Tony Holohan: Message to people to work from home is “really not getting through”

Conor Heneghan

NPHET meeting

“People will tell you stories about car parks are full, canteens are full in workplace settings… so people are really not listening to this message.”

Chief Medical Officer Tony Holohan says that some people “are really not listening” to the message to work from home unless it is not possible to do so amid a recent increase in the number of cases of Covid-19 in Ireland.

At a briefing on Thursday evening, where a further 429 cases of Covid-19 and four deaths were reported, Holohan said that progress in reducing transmission of the virus had “stalled” in the last week.

Elaborating on the reasons why, Holohan pointed to anecdotal evidence that people who can work from home were continuing to travel to the workplace.

He said that the government’s message for employees under Level 5 restrictions – to work from home unless providing an essential service for which your physical presence is required – “really hasn’t gotten through”.

“We still have a very high degree of suppression of the infection in the population,” Holohan said.

“That can only come by large numbers of people following the public health advice, and our basic public health advice at the moment is for people to stay at home, except in certain situations.

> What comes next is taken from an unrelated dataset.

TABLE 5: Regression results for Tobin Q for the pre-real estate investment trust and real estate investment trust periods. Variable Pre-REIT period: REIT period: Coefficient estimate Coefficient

“That’s leaving the home for the purposes of essential work, working from home – I think this message really hasn’t gotten through.

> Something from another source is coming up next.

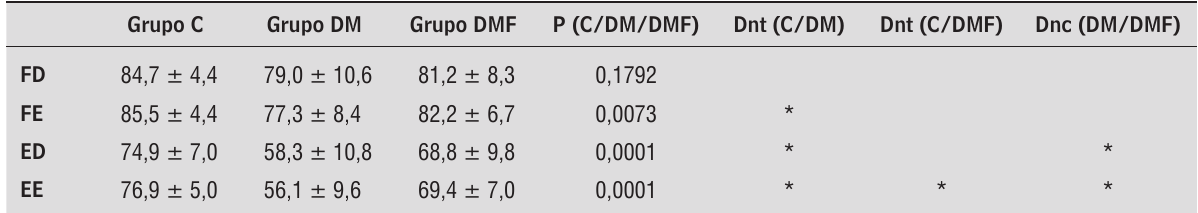
Tabela 1 - Dados demográficos da população em estudo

“I mean you look at the traffic, you look at what’s going on in workplaces. People will tell you stories about car parks are full, canteens are full in workplace settings, so people are really not listening to this message and they’re meeting up unnecessarily.”

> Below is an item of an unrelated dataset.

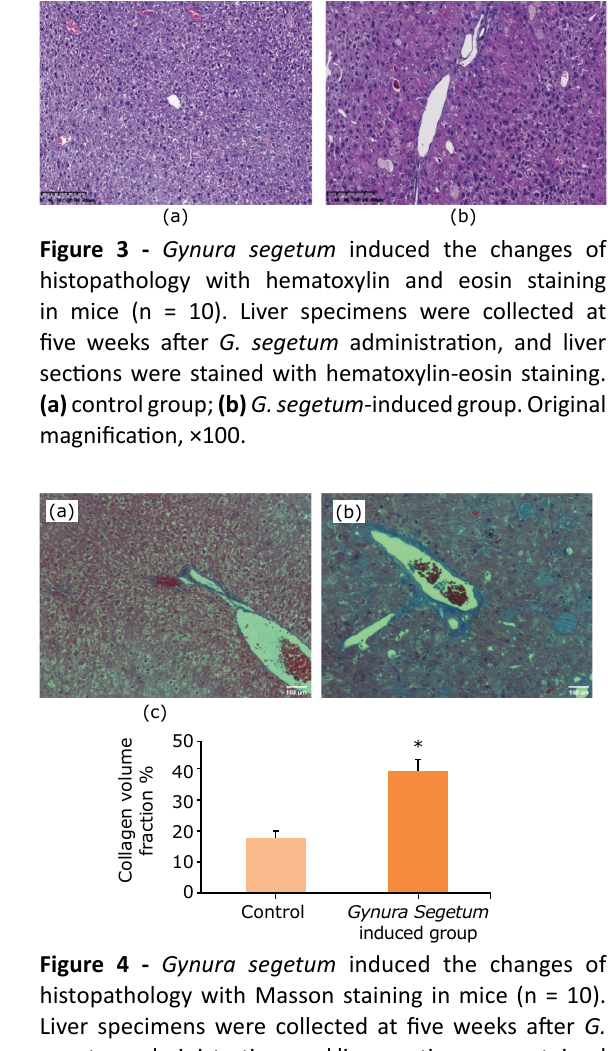
Figure 2 - Gynura segetum induced the increase of serum biochemical indices in mice (n = 10). Blood samples were obtained at five weeks after G. segetum administration: (a) serum ALT; (b) serum AST; (c) serum CHO; (d) serum TG.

“It’s absolutely, clearly understood that not everybody is in a workplace situation where they can work from home,” Holohan added.

“But clearly many, many people who are in situations where they can work from home are choosing not to do so and coming into the workplace and meeting up and having engagements that are leading to transmission opportunities.”

At the briefing on Thursday, Professor Philip Nolan, Chair of the NPHET Irish Epidemiological Modelling Advisory Group, said that the R number – which indicates the number of people someone with Covid-19 could go on to infect – had dropped to as low as 0.6 this month, but has now increased to an estimated figure of somewhere between 0-7 and 0.9.

“The data strongly suggests that a small, recent increase in the level of social contacts has led to the increase in reproduction number we see now,” Nolan said.

“A small additional effort to reduce our contacts will make a big difference to reduce disease incidence before 1 December.”